【G大阪×浦和】決勝点での興梠オフサイド疑惑、審判部の見解は?
浦和の興梠慎三。写真:上岸卓史/(C)Takashi UEGISHI
エヴェルトンの一撃は「グッドゴール」。
[J1 7節] G大阪 0-1 浦和/2019年4月14日/パナソニックスタジアム吹田
浦和レッズ対ガンバ大阪の87分、CKの流れから浦和のエベェルトンがシュートを突き刺したが、その際、浦和の興梠慎三がオフサイドポジションにいた。そのため、後ろにいたGK東口順昭は視界を遮られるなど影響を受けており、オフサイドの反則だったのではないか? このシーンについて、4月16日に更新された「DAZN」の「Jリーグジャッジリプレイ」で、日本サッカー協会(JFA)審判委員会副委員長のレイモンド・オリバー氏が見解を示した。

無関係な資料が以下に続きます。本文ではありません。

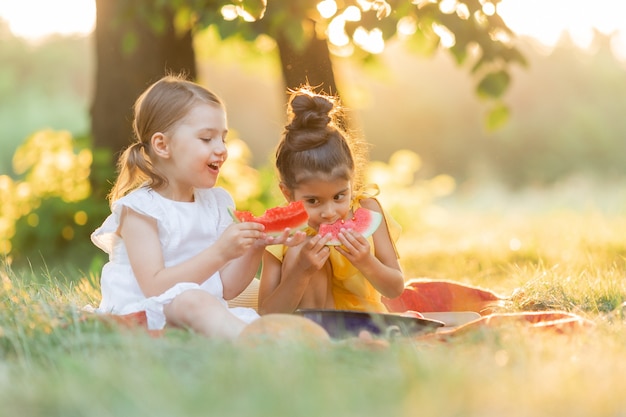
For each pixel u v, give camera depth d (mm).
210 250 4012
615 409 2471
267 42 9938
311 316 3738
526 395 2469
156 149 4320
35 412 2422
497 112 7629
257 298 4797
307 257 4207
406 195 14266
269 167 11086
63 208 10141
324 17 6828
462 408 2354
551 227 10086
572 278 5273
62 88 37938
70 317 3619
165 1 7617
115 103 9695
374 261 4297
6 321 3635
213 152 4285
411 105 36188
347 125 6988
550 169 35531
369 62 8727
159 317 3967
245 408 2307
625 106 36906
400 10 6715
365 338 3369
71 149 11000
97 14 9609
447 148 36250
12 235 10242
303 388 2441
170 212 4273
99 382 2523
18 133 33688
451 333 3551
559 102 36875
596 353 3076
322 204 4363
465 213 18891
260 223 4141
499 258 7629
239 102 36531
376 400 2377
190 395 2402
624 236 8289
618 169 35438
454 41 7223
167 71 9391
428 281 5320
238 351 2863
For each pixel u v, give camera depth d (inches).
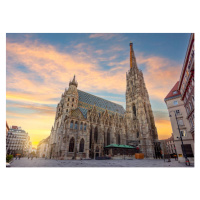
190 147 1624.0
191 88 1396.4
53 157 2810.0
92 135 2989.7
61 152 2400.3
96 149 2844.5
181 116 1793.8
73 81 3570.4
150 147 3336.6
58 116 3398.1
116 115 3937.0
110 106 4660.4
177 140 1733.5
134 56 5492.1
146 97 4667.8
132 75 4825.3
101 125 3277.6
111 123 3607.3
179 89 1879.9
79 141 2596.0
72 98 3253.0
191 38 1143.6
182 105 1836.9
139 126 3759.8
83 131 2738.7
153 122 4185.5
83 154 2551.7
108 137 3395.7
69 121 2620.6
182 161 1605.6
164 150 3602.4
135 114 4200.3
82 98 3855.8
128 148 3134.8
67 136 2480.3
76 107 3307.1
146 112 4097.0
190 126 1592.0
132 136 3863.2
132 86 4640.8
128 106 4429.1
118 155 2827.3
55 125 3479.3
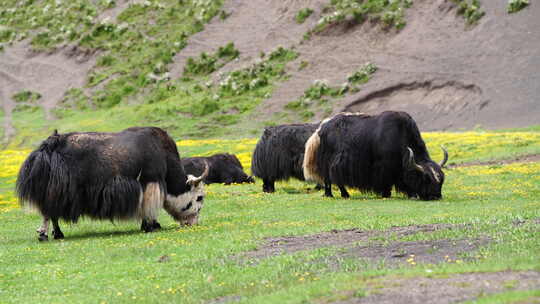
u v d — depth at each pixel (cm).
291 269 2439
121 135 3616
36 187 3394
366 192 4997
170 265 2723
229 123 18462
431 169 4625
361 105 17975
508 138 9444
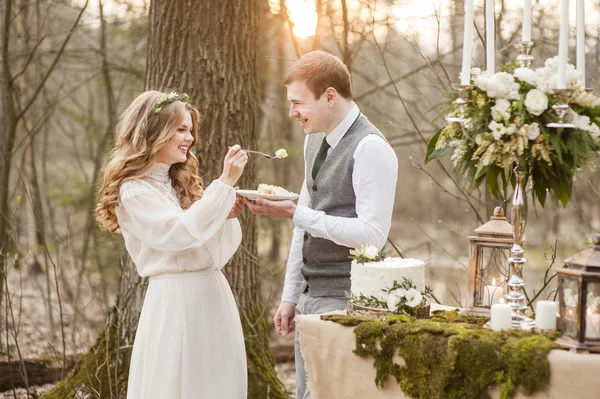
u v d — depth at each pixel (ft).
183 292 8.65
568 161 7.10
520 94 7.06
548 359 6.40
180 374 8.55
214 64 12.89
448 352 6.81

問題のシーンでは、副審が興梠がオフサイドポジションにいたことを把握。飯田淳平主審が副審と協議したあと、ゴールを改めて認定している。
オリバー氏は次のように解説した。
「これはグッドゴールでした。競技規則では、まずGK(東口)の視界が完全に遮られてプレーに影響を与えていたかどうか。重要なのはボールが蹴られた瞬間です。ゴール裏からのビデオを見ると、GKはシュートの瞬間、ボールがはっきり見えていました」
「次に30番(興梠)がGKや他の選手に影響を与えているかどうか。影響を与えたかというのは、プレーしようとしたりしたか、または相手競技者のプレーを防いだりしたかどうか。(興梠はまったく動いていなかった)」
こうした状況は「ジグシーオフサイドシチュエーション」と呼ばれるという説明も行われた。

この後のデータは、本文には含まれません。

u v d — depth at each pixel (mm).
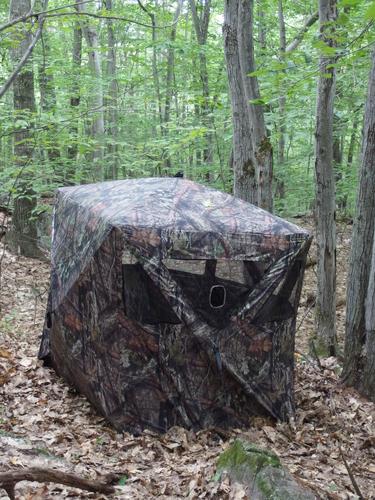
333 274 7543
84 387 5434
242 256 4969
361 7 6891
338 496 3584
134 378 4898
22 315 8680
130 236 4707
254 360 5160
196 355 4988
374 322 5871
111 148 14266
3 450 3910
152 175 14414
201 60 12344
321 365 7000
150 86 14914
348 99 9531
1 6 14227
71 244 5570
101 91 12406
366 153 5988
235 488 3494
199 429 5012
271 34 15594
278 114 9922
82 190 6117
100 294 4930
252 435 4930
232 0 7418
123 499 3541
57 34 17391
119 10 13922
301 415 5402
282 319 5234
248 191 7766
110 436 4820
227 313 5016
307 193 12656
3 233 9922
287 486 3434
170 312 4836
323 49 4797
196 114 11664
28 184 10117
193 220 4980
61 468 3824
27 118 8766
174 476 4020
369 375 5934
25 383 5824
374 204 5957
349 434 5102
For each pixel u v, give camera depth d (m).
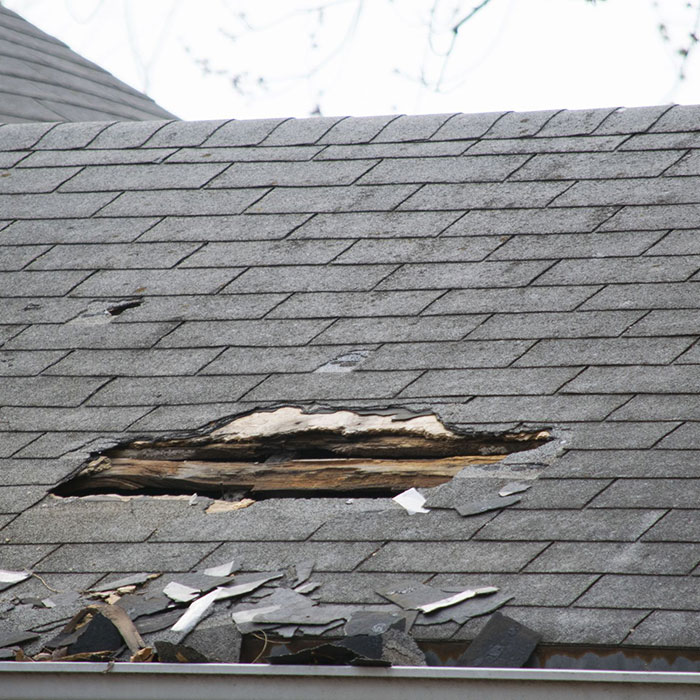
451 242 22.45
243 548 16.20
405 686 12.96
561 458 17.09
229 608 14.93
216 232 23.61
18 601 15.46
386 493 17.64
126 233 23.89
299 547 16.11
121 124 27.78
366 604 14.73
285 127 26.86
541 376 18.75
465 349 19.64
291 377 19.59
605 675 12.54
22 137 27.55
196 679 13.22
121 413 19.25
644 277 20.58
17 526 17.08
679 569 14.59
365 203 23.94
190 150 26.45
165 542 16.53
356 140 26.03
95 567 16.11
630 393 18.06
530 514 16.08
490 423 17.95
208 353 20.42
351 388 19.16
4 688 13.34
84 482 18.30
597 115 25.50
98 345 20.89
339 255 22.55
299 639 14.27
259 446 18.53
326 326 20.67
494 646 13.64
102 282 22.55
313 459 18.48
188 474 18.23
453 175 24.41
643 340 19.12
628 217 22.23
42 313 21.83
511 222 22.73
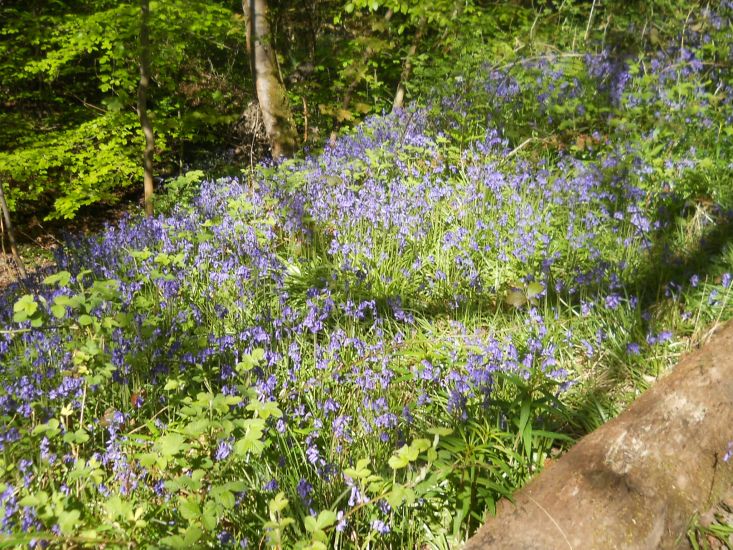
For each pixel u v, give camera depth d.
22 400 3.26
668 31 7.97
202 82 10.12
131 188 9.87
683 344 3.69
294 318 3.96
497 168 6.10
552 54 8.13
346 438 3.00
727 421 2.57
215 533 2.37
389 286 4.62
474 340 3.80
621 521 2.19
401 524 2.55
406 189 5.64
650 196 5.33
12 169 7.68
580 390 3.48
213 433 2.86
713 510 2.43
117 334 3.57
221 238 5.34
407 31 10.48
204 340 3.54
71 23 8.87
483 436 2.80
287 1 9.28
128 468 2.71
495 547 2.17
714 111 6.27
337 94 9.50
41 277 5.20
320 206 5.64
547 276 4.43
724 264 4.41
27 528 2.25
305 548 1.93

「主審と副審がそれぞれ50パーセントの情報を持っています。副審からは30番(興梠)が明らかにオフサイドポジションにいることが分かります。そこで一旦、副審は旗を上げるわけです。一方、主審はGKの視界が遮られているかどうかを判断する唯一の審判員になっています。そこでお互い話し合って、最終的に判断を下しています」
そのように二人の情報を合わせて、最終的な判断を下した状況となった。
競技規則11条の2「オフサイド」では、ボールが味方競技者によってプレーまたは触られた瞬間にオフサイドポジションにいる競技者が、「明らかに相手競技者の視線を遮ることによって、相手競技者がボールをプレーする、または、プレーする可能性を妨げる」と記されている。
シュートを蹴られた『瞬間』に、『明らか』に視界が遮られているか。それが重視されていることを、オリバー氏も強調していた。

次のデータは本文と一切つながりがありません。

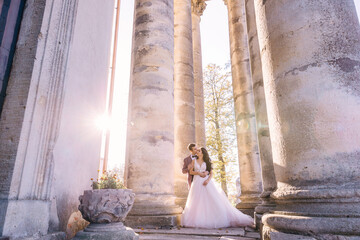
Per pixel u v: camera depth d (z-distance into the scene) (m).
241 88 8.88
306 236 2.08
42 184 2.73
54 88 3.01
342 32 2.44
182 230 4.36
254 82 4.96
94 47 4.42
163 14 6.11
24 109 2.62
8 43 2.83
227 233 4.04
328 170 2.19
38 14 3.00
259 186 7.59
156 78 5.52
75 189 3.53
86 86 4.03
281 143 2.56
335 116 2.25
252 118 8.35
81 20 3.92
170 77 5.77
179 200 7.49
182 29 10.20
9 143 2.54
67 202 3.28
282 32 2.71
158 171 4.95
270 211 2.71
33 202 2.56
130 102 6.10
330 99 2.29
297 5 2.65
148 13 6.03
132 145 5.18
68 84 3.45
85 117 3.95
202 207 4.97
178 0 10.73
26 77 2.74
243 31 9.66
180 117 8.77
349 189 2.04
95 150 4.34
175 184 7.86
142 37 5.86
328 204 2.12
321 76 2.37
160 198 4.80
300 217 2.20
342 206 2.05
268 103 2.85
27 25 2.97
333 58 2.37
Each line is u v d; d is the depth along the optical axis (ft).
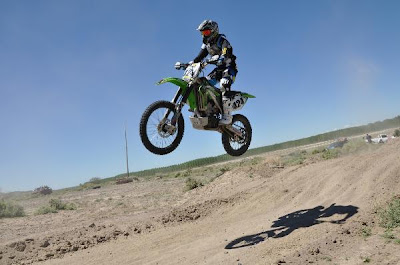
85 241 32.65
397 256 19.06
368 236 22.57
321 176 41.34
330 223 26.11
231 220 35.32
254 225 31.01
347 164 42.14
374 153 44.24
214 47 24.34
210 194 52.70
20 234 38.01
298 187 40.32
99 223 42.01
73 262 27.37
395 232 22.30
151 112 22.47
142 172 234.79
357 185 34.81
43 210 57.62
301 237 24.27
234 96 24.35
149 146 22.44
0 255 29.71
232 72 23.97
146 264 24.86
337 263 19.29
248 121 27.45
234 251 24.39
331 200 33.17
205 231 32.24
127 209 54.70
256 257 22.08
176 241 30.17
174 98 23.25
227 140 26.18
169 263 24.36
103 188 121.60
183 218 38.83
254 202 39.75
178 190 70.90
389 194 29.63
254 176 55.16
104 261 26.84
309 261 19.84
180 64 24.81
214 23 23.91
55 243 32.99
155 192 74.69
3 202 57.36
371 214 26.14
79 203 71.00
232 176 58.95
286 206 35.96
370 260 19.10
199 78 22.94
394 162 36.91
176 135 23.68
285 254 21.54
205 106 23.48
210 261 23.18
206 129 24.02
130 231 36.09
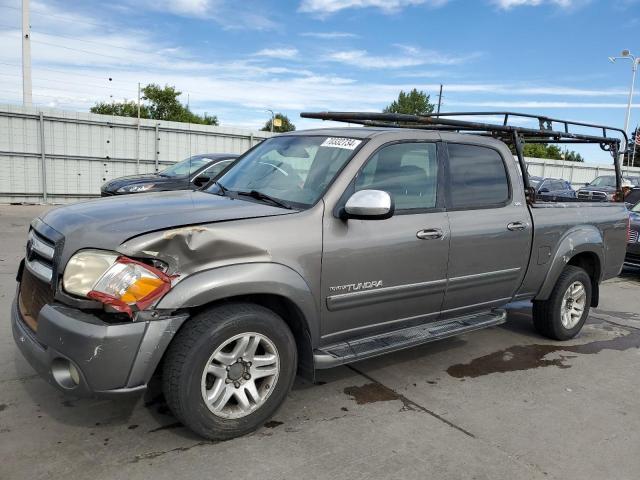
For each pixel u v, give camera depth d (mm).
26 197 18000
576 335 5613
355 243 3535
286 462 2990
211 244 2984
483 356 4902
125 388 2836
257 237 3143
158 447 3078
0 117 17156
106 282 2791
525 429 3521
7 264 7605
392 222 3760
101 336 2717
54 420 3326
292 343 3332
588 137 5684
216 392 3072
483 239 4316
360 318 3721
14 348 4422
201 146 21156
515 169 4746
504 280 4617
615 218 5715
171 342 2969
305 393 3920
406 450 3182
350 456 3086
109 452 3008
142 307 2809
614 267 5824
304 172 3795
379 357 4742
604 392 4199
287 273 3217
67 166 18547
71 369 2840
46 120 17922
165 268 2896
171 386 2953
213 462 2953
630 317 6617
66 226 3127
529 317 6301
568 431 3520
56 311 2844
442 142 4227
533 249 4789
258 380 3297
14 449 2994
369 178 3719
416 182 3996
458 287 4242
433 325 4270
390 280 3764
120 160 19531
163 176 11555
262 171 4074
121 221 3051
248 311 3117
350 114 4102
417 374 4387
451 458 3121
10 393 3641
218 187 4184
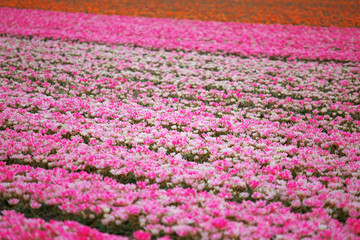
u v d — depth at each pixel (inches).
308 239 108.4
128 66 323.6
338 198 134.8
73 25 481.7
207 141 186.4
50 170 147.1
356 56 376.5
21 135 177.5
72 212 121.6
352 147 183.6
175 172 149.9
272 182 150.1
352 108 242.2
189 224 115.5
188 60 356.8
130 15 586.6
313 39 446.3
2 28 449.4
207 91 264.8
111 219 117.0
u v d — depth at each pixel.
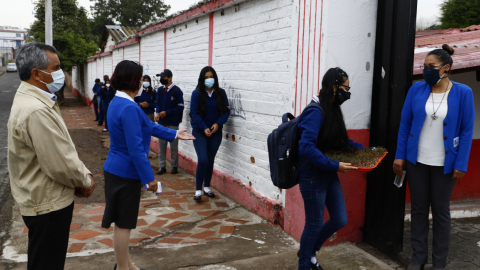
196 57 6.39
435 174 2.97
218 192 5.59
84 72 23.30
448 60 2.83
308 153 2.60
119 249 2.75
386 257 3.48
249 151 4.85
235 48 5.09
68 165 2.11
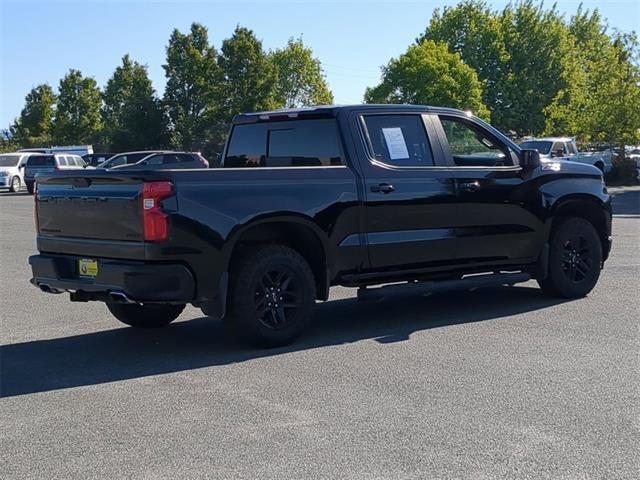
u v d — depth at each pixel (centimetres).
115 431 492
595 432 473
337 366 630
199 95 6000
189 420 509
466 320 797
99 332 793
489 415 505
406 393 553
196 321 839
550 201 861
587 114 3791
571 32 7138
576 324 765
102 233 665
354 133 745
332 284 733
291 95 8556
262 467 429
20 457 453
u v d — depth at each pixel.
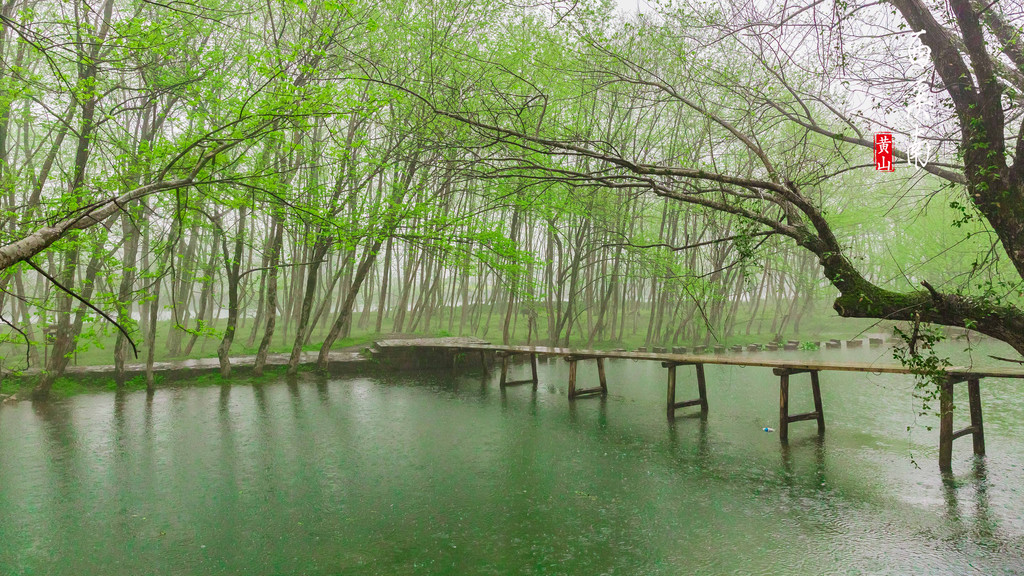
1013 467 7.99
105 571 5.48
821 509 6.74
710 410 12.34
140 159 8.05
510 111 6.45
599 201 17.94
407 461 8.76
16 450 9.27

また、オフサイドポジションにいる興梠がまったくプレーに関与していなかったことも、判断の大きな材料だった。オリバー氏は次のようにも語った。
「オフサイドはそのポジションにいるだけでは反則になりません。関与したり、邪魔しようとしたりした時点で反則になります。立っているだけでは反則になりません」
そういった意味で、オリバー氏は主審と副審について、「いいポジション、卓越した判断、そしていいチームワークだったと言えると思います」と、今回の判定は問題がなかったと言っていた。
興梠がオフサイドポジションにいることでG大阪のDF陣もマークにつくなど引っ張り出されており、その意味で、プレーに関与していたのではないか? と受け止めることもできそうだが、その点については触れられなかった。興梠の何もしないという判断が、絶妙な”ナイスプレー”となった。
浦和のエベェルトンは来日初ゴールを記録。3試合ぶりの勝点3を獲得し、今週末の20日午後1時からホームでヴィッセル神戸と対戦する。一方、3連敗を喫したガンバ大阪は再びホームで20日午後4時から大分トリニータ戦が組まれている。